Comprehensive analysis of small-RNA deep-sequencing libraries constructed from NIH 3T3 and S11 cells. (A) Table of sequence distribution after annotation according to the MHV-68 genome and the mouse genome. NIH 3T3−, uninfected NIH 3T3 cells; NIH 3T3+, MHV-68-infected NIH 3T3 cells (48 h after infection); S11−, untreated S11 cells; S11+, S11 cells treated with TPA (20 ng/ml for 48 h). (B) Schemes showing the abundances of MHV-68 and mouse sequences in NIH 3T3 and S11 small-RNA deep-sequencing libraries.

MHV-68 miRNAs are located directly after the vtRNA sequences. (A) Genomic locations of MHV-68 miRNAs, modified from reference 32. The first 6 kbp of the MHV-68 genome are shown. Filled triangles represent the 8 vtRNA sequences. M1 to M9 (in red) are the known MHV-68 miRNA precursors. M10 to M15 (in blue) are the 6 novel MHV-68 miRNA genes identified in this paper. ORF, open reading frame; TR, terminal repeat. (B to I) RNA folding structures of 8 vtRNA sequences and their subsequent miRNAs. Sequences are color coded as follows: green, the predicted anticodons of the vtRNA sequences (5); red, the known MHV-68 miRNAs; yellow, the novel star miRNAs of known precursors; blue, the novel miRNAs of novel MHV-68 miRNA precursors. The GenBank accession number of the MHV-68 genome and the genomic locations of the sequences are given at the left of each sequence.

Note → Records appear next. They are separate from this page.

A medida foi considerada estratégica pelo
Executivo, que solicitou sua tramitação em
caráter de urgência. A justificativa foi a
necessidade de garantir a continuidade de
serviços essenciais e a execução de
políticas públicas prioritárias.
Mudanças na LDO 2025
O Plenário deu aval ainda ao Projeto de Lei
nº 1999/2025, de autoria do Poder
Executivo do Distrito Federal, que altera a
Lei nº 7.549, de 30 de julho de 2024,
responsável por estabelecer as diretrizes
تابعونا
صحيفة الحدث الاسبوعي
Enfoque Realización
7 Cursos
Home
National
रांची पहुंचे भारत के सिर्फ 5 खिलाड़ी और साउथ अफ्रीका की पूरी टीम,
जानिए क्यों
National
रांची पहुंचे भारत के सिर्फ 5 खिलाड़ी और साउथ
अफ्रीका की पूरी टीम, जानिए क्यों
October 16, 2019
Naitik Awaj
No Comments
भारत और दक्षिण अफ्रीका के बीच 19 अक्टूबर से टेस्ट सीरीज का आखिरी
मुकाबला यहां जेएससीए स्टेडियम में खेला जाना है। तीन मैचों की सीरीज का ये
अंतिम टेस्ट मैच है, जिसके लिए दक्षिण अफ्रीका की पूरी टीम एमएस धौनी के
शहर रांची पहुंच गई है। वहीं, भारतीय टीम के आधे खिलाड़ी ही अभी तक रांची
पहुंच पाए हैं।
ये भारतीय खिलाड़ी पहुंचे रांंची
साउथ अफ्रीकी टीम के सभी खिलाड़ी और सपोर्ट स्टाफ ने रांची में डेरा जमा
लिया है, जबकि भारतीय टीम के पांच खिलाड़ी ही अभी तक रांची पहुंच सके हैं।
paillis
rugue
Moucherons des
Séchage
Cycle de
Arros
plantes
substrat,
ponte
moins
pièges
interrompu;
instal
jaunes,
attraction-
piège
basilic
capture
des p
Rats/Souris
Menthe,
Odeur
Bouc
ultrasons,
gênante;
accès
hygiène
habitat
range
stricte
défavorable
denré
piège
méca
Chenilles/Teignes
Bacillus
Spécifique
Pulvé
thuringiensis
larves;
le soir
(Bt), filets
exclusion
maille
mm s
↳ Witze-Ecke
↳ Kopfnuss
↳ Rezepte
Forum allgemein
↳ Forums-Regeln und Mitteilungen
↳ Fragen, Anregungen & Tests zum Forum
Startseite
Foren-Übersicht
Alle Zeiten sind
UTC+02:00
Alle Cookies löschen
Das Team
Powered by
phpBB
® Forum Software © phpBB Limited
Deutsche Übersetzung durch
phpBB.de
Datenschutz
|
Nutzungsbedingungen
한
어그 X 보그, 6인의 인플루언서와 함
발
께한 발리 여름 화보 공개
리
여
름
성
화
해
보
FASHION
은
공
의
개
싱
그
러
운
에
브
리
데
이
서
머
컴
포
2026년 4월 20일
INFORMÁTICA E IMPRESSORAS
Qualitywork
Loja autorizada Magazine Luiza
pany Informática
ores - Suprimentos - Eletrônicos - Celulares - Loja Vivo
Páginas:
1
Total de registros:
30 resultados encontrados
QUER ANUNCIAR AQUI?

Validation of novel MHV-68 miRNAs. (A) Northern blot validation of novel MHV-68 miRNAs. RNAs were extracted from S11 total-cell lysates (lane 1), a control IP with anti-BrDU (lane 2), and an IP with anti-mAgo2 (monoclonal antibody 6F4) (lane 3) and were blotted onto a nylon membrane. Probes complementary to known or novel MHV-68 miRNAs were labeled and used for detection. Novel MHV-68 miRNAs are highlighted in blue. (B) Stem-loop qRT-PCR validation of the novel MHV-68 miRNA mghv-mir-M1-13. RNAs were extracted from total-cell lysates of S11 cells and from infected (+) or uninfected (−) Ag8 cells. The latter served as a negative control. The samples were subjected to stem-loop RT-qPCR as described in Materials and Methods. Data shown are means ± standard deviations for triplicate determinations. As positive controls, the expression of mghv-mir-M1-1 and that of the cellular miRNA mmu-miR-191 are also shown. (C) Generation of MHV-68 miRNAs in MHV-68-infected Dicer^−/− MEFs. Two independent clones of Dicer^−/− MEFs (lanes 2 and 4) were infected with MHV-68 in parallel with wild-type controls (lanes 1 and 3). Total RNAs were extracted and blotted onto a nylon membrane. Probes complementary to mghv-mir-M1-1 and mmu-mir-21 were labeled and used for detection. Probing against tRNA^Met served as a loading control.

(A and D) Cellular miRNA profiling of uninfected or MHV-68-infected NIH 3T3 cells and of untreated or TPA-treated S11 cells. Cellular miRNA levels were calculated and compared in the four deep-sequencing libraries. (A) Heat map depicting MHV-68-infected versus noninfected NIH 3T3 cells. (D) Heat map depicting TPA-treated versus untreated S11 cells. Only miRNAs that were more than 0.2% abundant in at least one library are shown. (B) Northern blot validation of cellular miRNAs upregulated after infection of NIH 3T3 cells. Total RNAs were extracted from uninfected (lane 1) or MHV-68-infected (lane 2) NIH 3T3 cells. RNAs were blotted onto a nylon membrane and were detected by labeled probes complementary to mmu-mir-16, mmu-mir-15b, or mghv-mir-M1-1. Probing against tRNA^Met served as a loading control. (C) Downregulation of BRCA-1 in MHV-68-infected NIH 3T3 cells. To analyze the expression of BRCA-1, RNAs were isolated from uninfected and MHV-68-infected NIH 3T3 cells 48 h after infection and were subjected to qRT-PCR using primers specific for BRCA-1 and 18S RNA. Data shown are means ± standard deviations for triplicate determinations.